Он чуть не задохнулся и вновь едва сдержался, чтобы не встряхнуть ее.
— С чего ты взяла?
— Знаю. Не будем об этом больше. Что бы там ни было, ничего глупого и безрассудного мы не сделали, уверяю тебя. Просто сейчас я не могу об этом говорить. У меня нет сил. Мне это все безразлично. Я сыта по горло всей этой историей. Мне надо взять себя в руки, а я не могу. Понимаешь, что я имею в виду, когда говорю о перспективе?
— По-моему, ты не в своем уме, — признался мистер Кэмпион.
Вэл удивленно посмотрела на него.
— Так и есть, — заявила она. — Мне казалось, что я тебе все объяснила. Альберт, милый мой дружок, ну попробуй меня понять. Ты умница и настоящий мужчина. Если ты влюбишься и что-то не заладится, ты все как следует обдумаешь и пойдешь дальше, поступишь как полагается, избавив себя от кучи разных проблем, потому что для тебя и голова, и жизненный опыт важнее, чем все чувства, вместе взятые. Ты самый настоящий мужчина. Но когда подобное происходит со мной или Джорджией, наш мир рушится. Мы не можем поступить как полагается или как следует, разве что путем нечеловеческих усилий. Наши чувства во много раз сильнее наших голов, и мы не умеем с ними справляться. Мы — женщины, понимаешь? Я хотя бы стараюсь мыслить здраво, она — нет. Она плывет по течению.
— Это все бессмысленная, идиотская рефлексия! — в ярости воскликнул Кэмпион. — Тебе просто надо хорошенько поплакать или найти себе мужчину. А лучше и то и другое.

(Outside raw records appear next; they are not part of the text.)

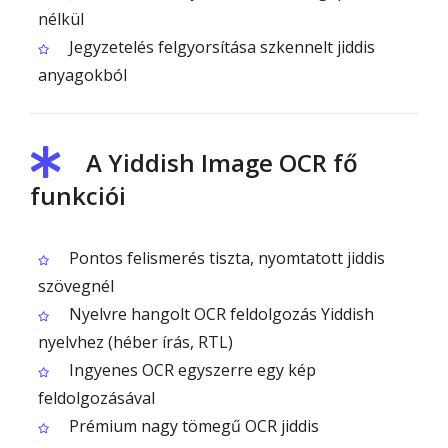
nélkül
Jegyzetelés felgyorsítása szkennelt jiddis
anyagokból
A Yiddish Image OCR fő
funkciói
Pontos felismerés tiszta, nyomtatott jiddis
szövegnél
Nyelvre hangolt OCR feldolgozás Yiddish
nyelvhez (héber írás, RTL)
Ingyenes OCR egyszerre egy kép
feldolgozásával
Prémium nagy tömegű OCR jiddis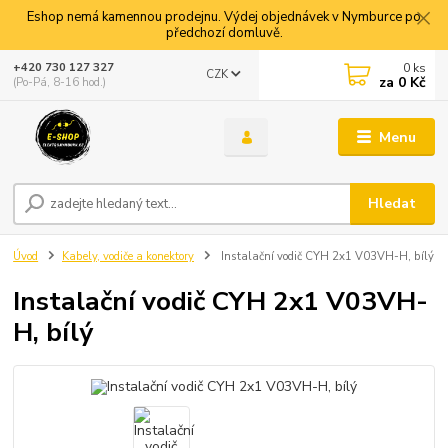
Eshop nemá kamennou prodejnu. Výdej objednávek v Nymburce po
předchozí domluvě.
0
ks
+420 730 127 327
CZK
za
0 Kč
(Po-Pá, 8-16 hod.)
Menu
Hledat
Úvod
Kabely, vodiče a konektory
Instalační vodič CYH 2x1 V03VH-H, bílý
Instalační vodič CYH 2x1 V03VH-
H, bílý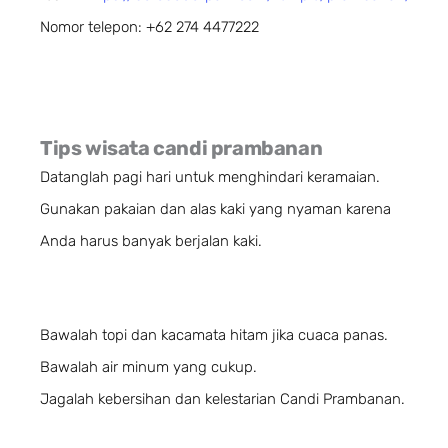
Nomor telepon: +62 274 4477222
Tips wisata candi prambanan
Datanglah pagi hari untuk menghindari keramaian.
Gunakan pakaian dan alas kaki yang nyaman karena
Anda harus banyak berjalan kaki.
Bawalah topi dan kacamata hitam jika cuaca panas.
Bawalah air minum yang cukup.
Jagalah kebersihan dan kelestarian Candi Prambanan.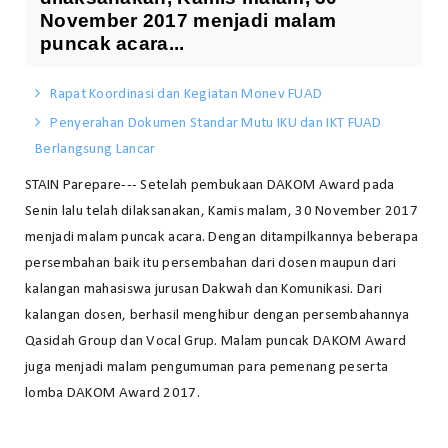
November 2017 menjadi malam
puncak acara...
Rapat Koordinasi dan Kegiatan Monev FUAD
Penyerahan Dokumen Standar Mutu IKU dan IKT FUAD
Berlangsung Lancar
STAIN Parepare--- Setelah pembukaan DAKOM Award pada
Senin lalu telah dilaksanakan, Kamis malam, 30 November 2017
menjadi malam puncak acara. Dengan ditampilkannya beberapa
persembahan baik itu persembahan dari dosen maupun dari
kalangan mahasiswa jurusan Dakwah dan Komunikasi. Dari
kalangan dosen, berhasil menghibur dengan persembahannya
Qasidah Group dan Vocal Grup. Malam puncak DAKOM Award
juga menjadi malam pengumuman para pemenang peserta
lomba DAKOM Award 2017.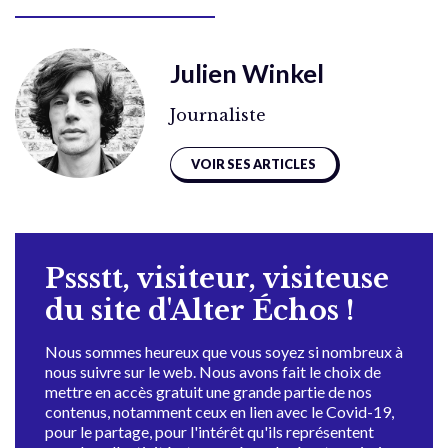
Julien Winkel
Journaliste
VOIR SES ARTICLES
Pssstt, visiteur, visiteuse
du site d'Alter Échos !
Nous sommes heureux que vous soyez si nombreux à
nous suivre sur le web. Nous avons fait le choix de
mettre en accès gratuit une grande partie de nos
contenus, notamment ceux en lien avec le Covid-19,
pour le partage, pour l'intérêt qu'ils représentent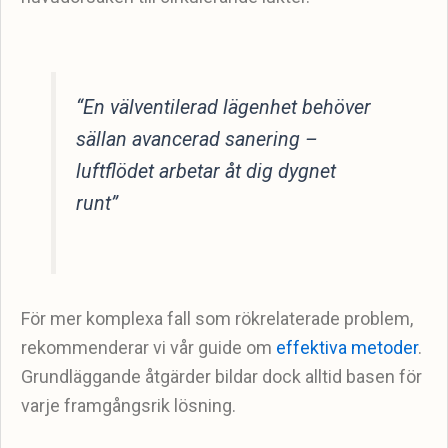
“En välventilerad lägenhet behöver
sällan avancerad sanering –
luftflödet arbetar åt dig dygnet
runt”
För mer komplexa fall som rökrelaterade problem,
rekommenderar vi vår guide om
effektiva metoder
.
Grundläggande åtgärder bildar dock alltid basen för
varje framgångsrik lösning.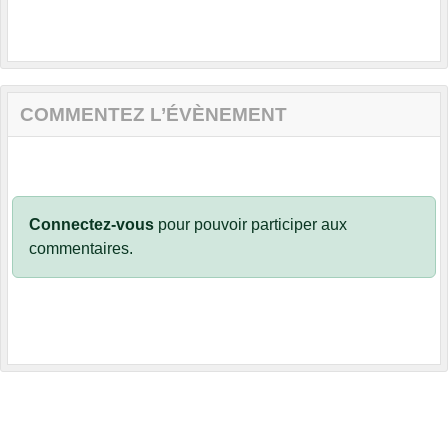
COMMENTEZ L’ÉVÈNEMENT
Connectez-vous
pour pouvoir participer aux
commentaires.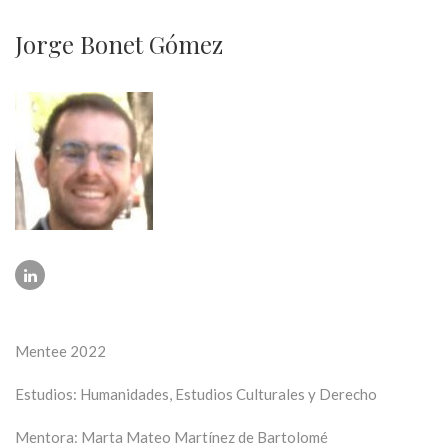
Jorge Bonet Gómez
Mentee 2022
Estudios: Humanidades, Estudios Culturales y Derecho
Mentora: Marta Mateo Martínez de Bartolomé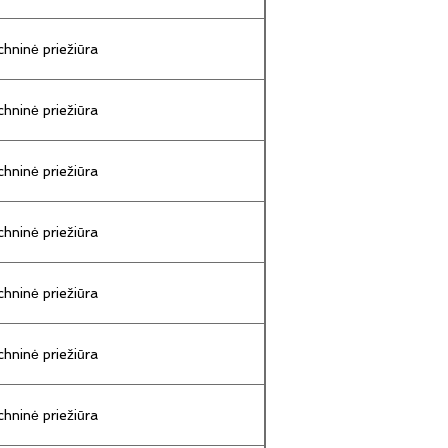
hninė priežiūra
hninė priežiūra
hninė priežiūra
hninė priežiūra
hninė priežiūra
hninė priežiūra
hninė priežiūra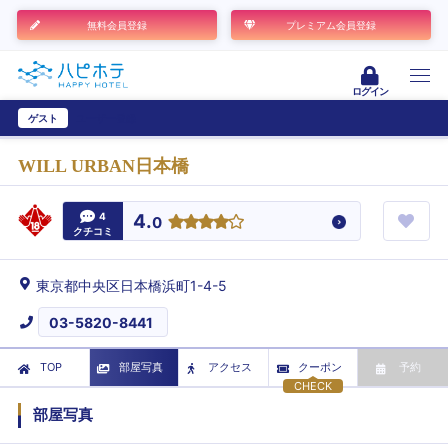
無料会員登録
プレミアム会員登録
ログイン
ゲスト
ユーザー登録
WILL URBAN日本橋
4
4.
0
クチコミ
東京都中央区日本橋浜町1-4-5
03-5820-8441
TOP
部屋写真
アクセス
クーポン
予約
CHECK
部屋写真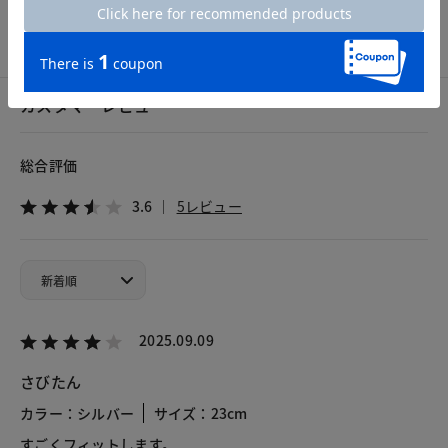
カスタマーレビュー
総合評価
3.6
5レビュー
2025.09.09
さびたん
カラー：シルバー
サイズ：23cm
すごくフィットします。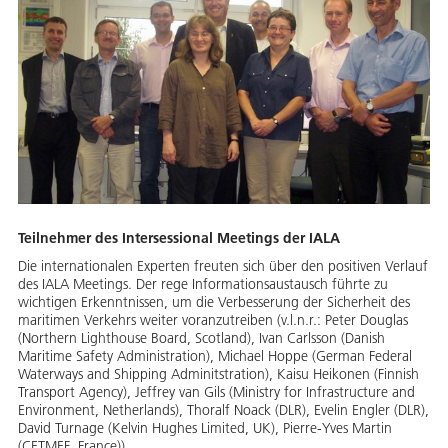
Teilnehmer des Intersessional Meetings der IALA
Die internationalen Experten freuten sich über den positiven Verlauf
des IALA Meetings. Der rege Informationsaustausch führte zu
wichtigen Erkenntnissen, um die Verbesserung der Sicherheit des
maritimen Verkehrs weiter voranzutreiben (v.l.n.r.: Peter Douglas
(Northern Lighthouse Board, Scotland), Ivan Carlsson (Danish
Maritime Safety Administration), Michael Hoppe (German Federal
Waterways and Shipping Adminitstration), Kaisu Heikonen (Finnish
Transport Agency), Jeffrey van Gils (Ministry for Infrastructure and
Environment, Netherlands), Thoralf Noack (DLR), Evelin Engler (DLR),
David Turnage (Kelvin Hughes Limited, UK), Pierre-Yves Martin
(CETMEF, France)).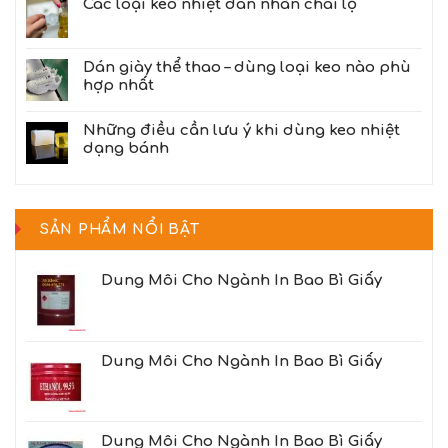
Các loại keo nhiệt dán nhãn chai lọ
Dán giày thể thao – dùng loại keo nào phù
hợp nhất
Những điều cần lưu ý khi dùng keo nhiệt
dạng bánh
SẢN PHẨM NỔI BẬT
Dung Môi Cho Ngành In Bao Bì Giấy
Dung Môi Cho Ngành In Bao Bì Giấy
Dung Môi Cho Ngành In Bao Bì Giấy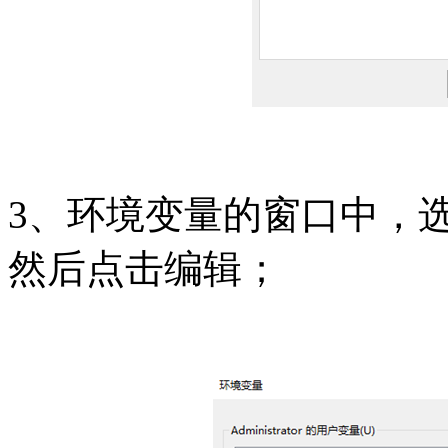
3、环境变量的窗口中，选
然后点击编辑；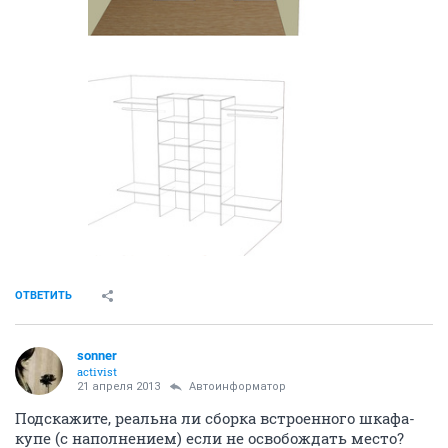
ОТВЕТИТЬ
sonner
activist
21 апреля 2013
Автоинформатор
Подскажите, реальна ли сборка встроенного шкафа-
купе (с наполнением) если не освобождать место?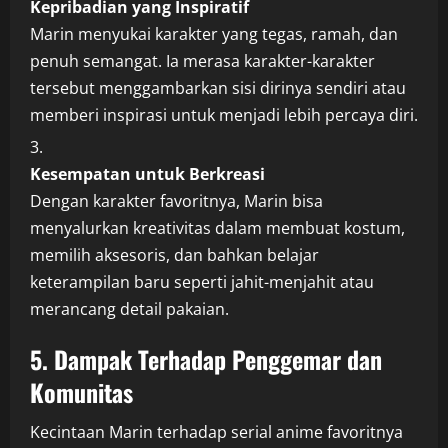
Kepribadian yang Inspiratif
Marin menyukai karakter yang tegas, ramah, dan
penuh semangat. Ia merasa karakter-karakter
tersebut menggambarkan sisi dirinya sendiri atau
memberi inspirasi untuk menjadi lebih percaya diri.
Kesempatan untuk Berkreasi
Dengan karakter favoritnya, Marin bisa
menyalurkan kreativitas dalam membuat kostum,
memilih aksesoris, dan bahkan belajar
keterampilan baru seperti jahit-menjahit atau
merancang detail pakaian.
5. Dampak Terhadap Penggemar dan
Komunitas
Kecintaan Marin terhadap serial anime favoritnya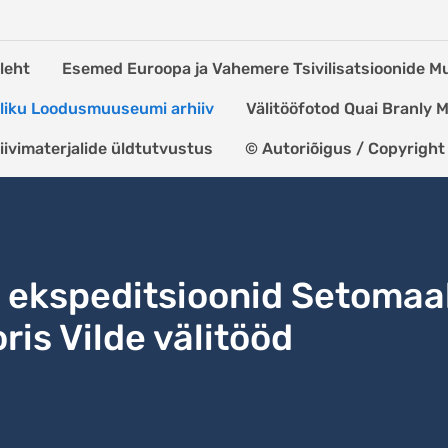
leht
Esemed Euroopa ja Vahemere Tsivilisatsioonide 
kliku Loodusmuuseumi arhiiv
Välitööfotod Quai Branly
iivimaterjalide üldtutvustus
© Autoriõigus / Copyright
ekspeditsioonid Setomaa
ris Vilde välitööd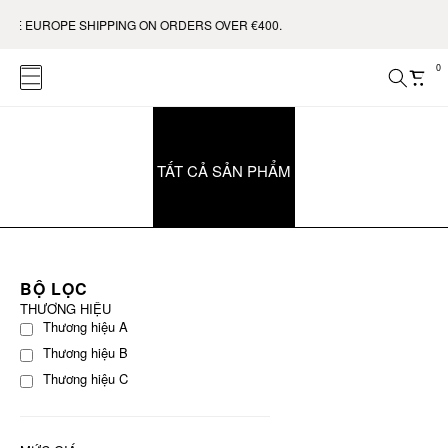
REE EUROPE SHIPPING ON ORDERS OVER €400.
0
TẤT CẢ SẢN PHẨM
BỘ LỌC
THƯƠNG HIỆU
Thương hiệu A
Thương hiệu B
Thương hiệu C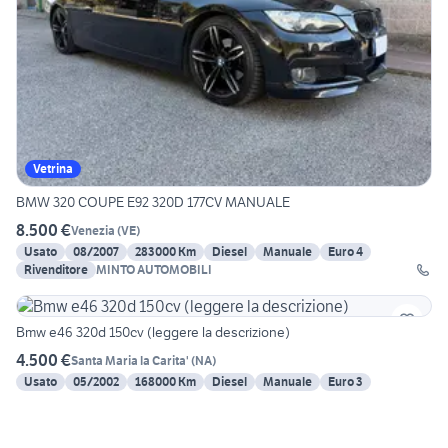
Vetrina
BMW 320 COUPE E92 320D 177CV MANUALE
8.500 €
Venezia
(
VE
)
Usato
08/2007
283000 Km
Diesel
Manuale
Euro 4
Rivenditore
MINTO AUTOMOBILI
Bmw e46 320d 150cv (leggere la descrizione)
4.500 €
Santa Maria la Carita'
(
NA
)
Usato
05/2002
168000 Km
Diesel
Manuale
Euro 3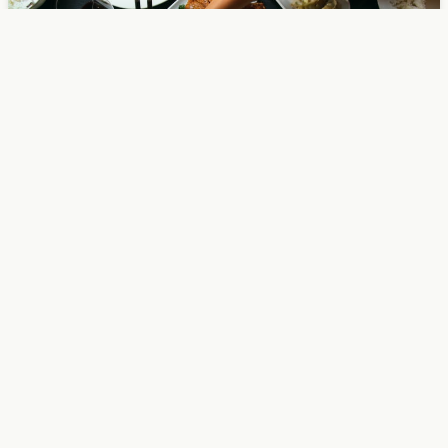
Tervetuloa maukkaiden ravintolauutisten maailmaan
TableOnline lähettää uutiskirjeen uusimmista
ravintoloista ja parhaista tarjouksista noin kerran
viikossa.
Tee varauksia, lue arvosteluita, löydä tarjouksia ja tutustu
Suomen ja Tallinnan parhaisiin ravintoloihin. Hae ja varaa
satojen ravintoloiden joukosta paras sinulle!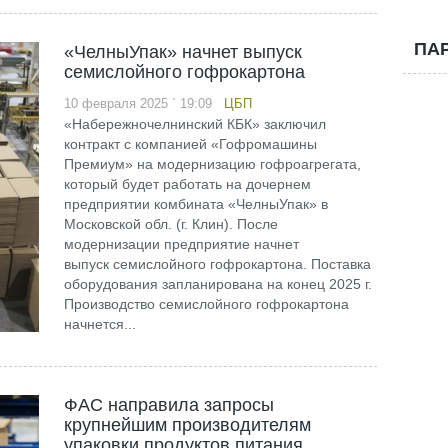
ПА
«ЧелныУпак» начнет выпуск
семислойного гофрокартона
10 февраля 2025 ` 19:09
ЦБП
«Набережночелнинский КБК» заключил
контракт с компанией «Гофромашины
Премиум» на модернизацию гофроагрегата,
который будет работать на дочернем
предприятии комбината «ЧелныУпак» в
Московской обл. (г. Клин). После
модернизации предприятие начнет
выпуск семислойного гофрокартона. Поставка
оборудования запланирована на конец 2025 г.
Производство семислойного гофрокартона
начнется...
ФАС направила запросы
крупнейшим производителям
упаковки продуктов питания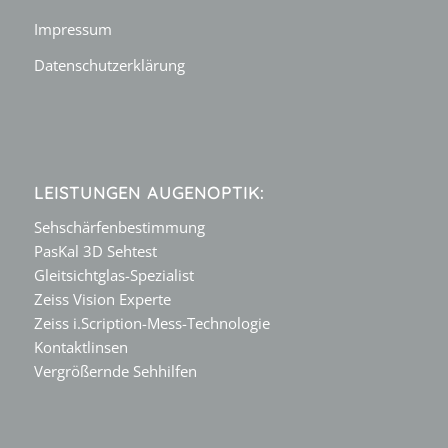
Impressum
Datenschutzerklärung
LEISTUNGEN AUGENOPTIK:
Sehschärfenbestimmung
PasKal 3D Sehtest
Gleitsichtglas-Spezialist
Zeiss Vision Experte
Zeiss i.Scription-Mess-Technologie
Kontaktlinsen
Vergrößernde Sehhilfen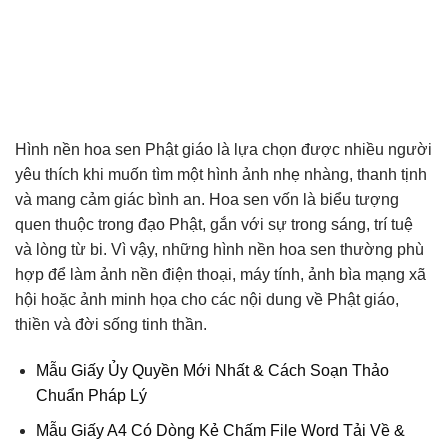
Hình nền hoa sen Phật giáo là lựa chọn được nhiều người
yêu thích khi muốn tìm một hình ảnh nhẹ nhàng, thanh tịnh
và mang cảm giác bình an. Hoa sen vốn là biểu tượng
quen thuộc trong đạo Phật, gắn với sự trong sáng, trí tuệ
và lòng từ bi. Vì vậy, những hình nền hoa sen thường phù
hợp để làm ảnh nền điện thoại, máy tính, ảnh bìa mạng xã
hội hoặc ảnh minh họa cho các nội dung về Phật giáo,
thiền và đời sống tinh thần.
Mẫu Giấy Ủy Quyền Mới Nhất & Cách Soạn Thảo
Chuẩn Pháp Lý
Mẫu Giấy A4 Có Dòng Kẻ Chấm File Word Tải Về &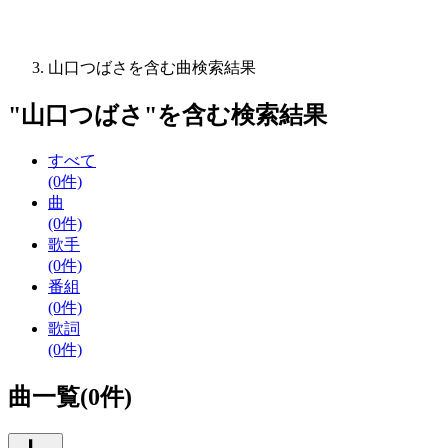
山口つばさを含む曲検索結果
"
山口つばさ
"を含む
検索結果
すべて
(0件)
曲
(0件)
歌手
(0件)
番組
(0件)
歌詞
(0件)
曲一覧(0件)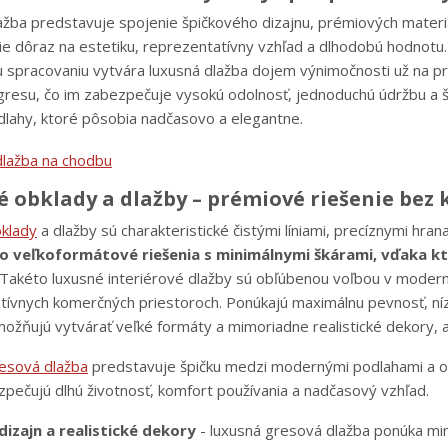
žba predstavuje spojenie špičkového dizajnu, prémiových materiál
ie dôraz na estetiku, reprezentatívny vzhľad a dlhodobú hodnotu.
 spracovaniu vytvára luxusná dlažba dojem výnimočnosti už na p
gresu, čo im zabezpečuje vysokú odolnosť, jednoduchú údržbu a širo
dlahy, ktoré pôsobia nadčasovo a elegantne.
 obklady a dlažby – prémiové riešenie be
klady
a dlažby sú charakteristické čistými líniami, precíznymi hra
 o veľkoformátové riešenia s minimálnymi škárami, vďaka 
Takéto luxusné interiérové dlažby sú obľúbenou voľbou v modernýc
tívnych komerčných priestoroch. Ponúkajú maximálnu pevnosť, níz
ožňujú vytvárať veľké formáty a mimoriadne realistické dekory, 
esová dlažba
predstavuje špičku medzi modernými podlahami a obk
zpečujú dlhú životnosť, komfort používania a nadčasový vzhľad.
izajn a realistické dekory
- luxusná gresová dlažba ponúka mimo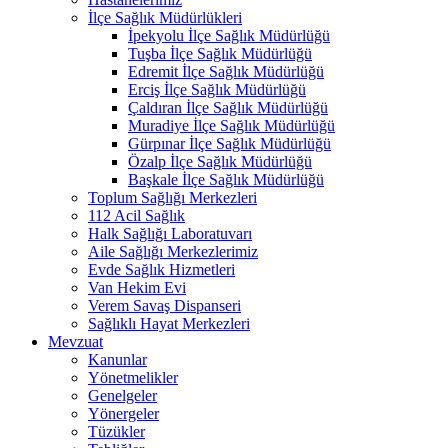
İlçe Sağlık Müdürlükleri
İpekyolu İlçe Sağlık Müdürlüğü
Tuşba İlçe Sağlık Müdürlüğü
Edremit İlçe Sağlık Müdürlüğü
Erciş İlçe Sağlık Müdürlüğü
Çaldıran İlçe Sağlık Müdürlüğü
Muradiye İlçe Sağlık Müdürlüğü
Gürpınar İlçe Sağlık Müdürlüğü
Özalp İlçe Sağlık Müdürlüğü
Başkale İlçe Sağlık Müdürlüğü
Toplum Sağlığı Merkezleri
112 Acil Sağlık
Halk Sağlığı Laboratuvarı
Aile Sağlığı Merkezlerimiz
Evde Sağlık Hizmetleri
Van Hekim Evi
Verem Savaş Dispanseri
Sağlıklı Hayat Merkezleri
Mevzuat
Kanunlar
Yönetmelikler
Genelgeler
Yönergeler
Tüzükler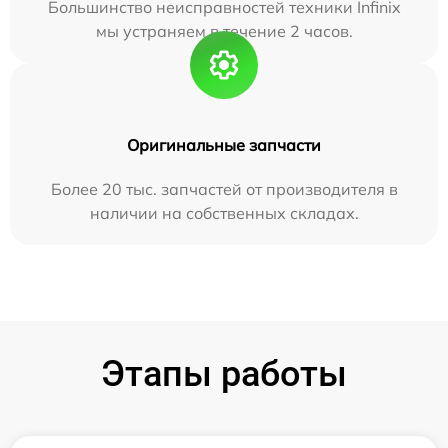
Большинство неисправностей техники Infinix
мы устраняем в течение 2 часов.
Оригинальные запчасти
Более 20 тыс. запчастей от производителя в
наличии на собственных складах.
Этапы работы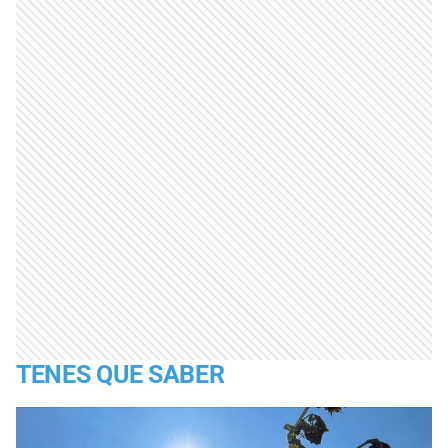
TENES QUE SABER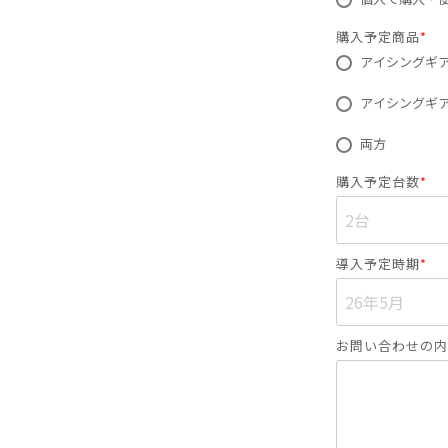
購入予定商品
*
アイシングギア
アイシングギア
両方
購入予定台数
*
導入予定時期
*
お問い合わせの内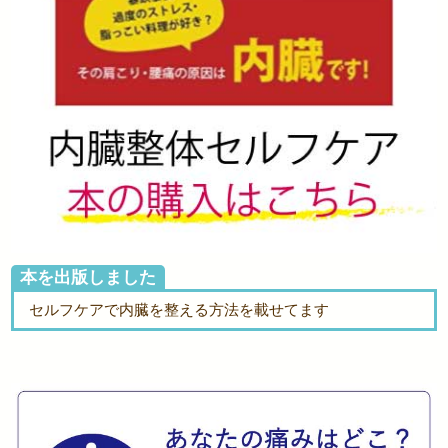
本を出版しました
セルフケアで内臓を整える方法を載せてます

Вэл презрительно рассмеялась.
— Твоему поколению свойственно думать, будто секс — это лекарство от всех болезней, словно фланелевая рубашечка для тети Бет, — ядовито сказала она. — Совершенно дурацкое помешательство на сексе. Лучше уж вернуться к кровопусканию или рыбьему жиру. Нет, дорогой мой, возможно, вы и умеете владеть собой, зато мы реалистки. По крайней мере, мы не пытаемся обмануть себя, даже если играем перед всеми остальными. Когда мне сообщили, что Рэмиллис умер, я не подумала: ах, бедняга, какой удар для его жены! Нет, я подумала: теперь Джорджия сможет выйти замуж за Алана. И все еще об этом думаю. И она об этом думает. Это омерзительно и может шокировать сентиментально настроенные личности, но тем не менее это правда. Джорджия, кстати, может внезапно сменить курс. Это все зависит от того, сочтет ли она выгодным искренне поплакать о Рэмиллисе.